UK retail attitudes – a small change can go a long way

Dec 28
2010

Has anyone noticed a trend in retail stores and shops?

It’s been going on for some time but right now it seems to be everywhere. I’m talking about the “are you alright?” culture that has grown like a virus. Most customers want two things:

1. Good signposting to get to what they want

2. Zero hassle

Unfortunately, shops seem to drive towards the polar opposite of these needs, probably due to some highly ineffective sales/marketing advice from an industry expert who has no idea what they’re doing – it happens a lot. Happy customers spend money, and come back to spend more money, but this seems to have been forgotten.

Don’t rock the boat

If a customer enters a store that is well signposted and want to get in and out quickly, do they really want or need a question “Can I help?”. If anything, this is distracting and a customer who was well on their way to buying a product quickly, is now in a position where they’re slightly irritated, maybe losing a train of thought or even being so incensed as to leave the store after a brief look.

Staff are also trained to greet customers as they enter a store, and are marked down for not doing so. There’s a problem with this. UK retail staffing models rarely include a specific host, and staff are generally doing something “unproductive” like selling products or helping customers.
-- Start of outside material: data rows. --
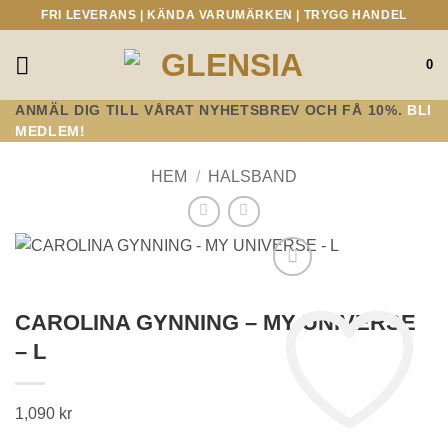
Skip
FRI LEVERANS | KÄNDA VARUMÄRKEN | TRYGG HANDEL
to
content
0
ANMÄL DIG TILL VÅRAT NYHETSBREV OCH FÅ 10%.
BLI
MEDLEM!
HEM
/
HALSBAND
CAROLINA GYNNING – MY UNIVERSE
– L
1,090
kr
One of the first rules of sales is that you do not distract a customer on any key part of a sales journey, unless they have a question. When they do have a question, it should be very easy for that question to be answered.

How do we fix it?

At the moment we have customers being asked questions which they don’t want to answer, staff asking questions they know they shouldn’t ask and just when you need a staff member they’re generally otherwise disposed, in a wrong area of a store or just not there.

Annoying right?

What we really need is two things:

1. Much better signposting in shops and retail outlets. If stock changes constantly, give staff a good, quick way to change signage themselves – most people can read and write.

2. Train staff to interact with customers upon eye contact only. Customers who don’t need help don’t need hassle either. If the “Can I help?” question is security related (to deter thieves) give staff better training to spot nervous people that are would-be opportunist thieves. Skilled professional thieves will never be spotted, and nothing will deter them, and if anything they’ll probably engage in conversation to distract a staff member while an accomplice steal something.

We are not the USA and never will be. Methods that are accepted across the pond aren’t accepted here in the UK. As American companies own our UK shops, they need to take cultural difference into account, and differentiate in their methods. It would cost a little more (probably) but would inevitably lead to happier customers who spend more money.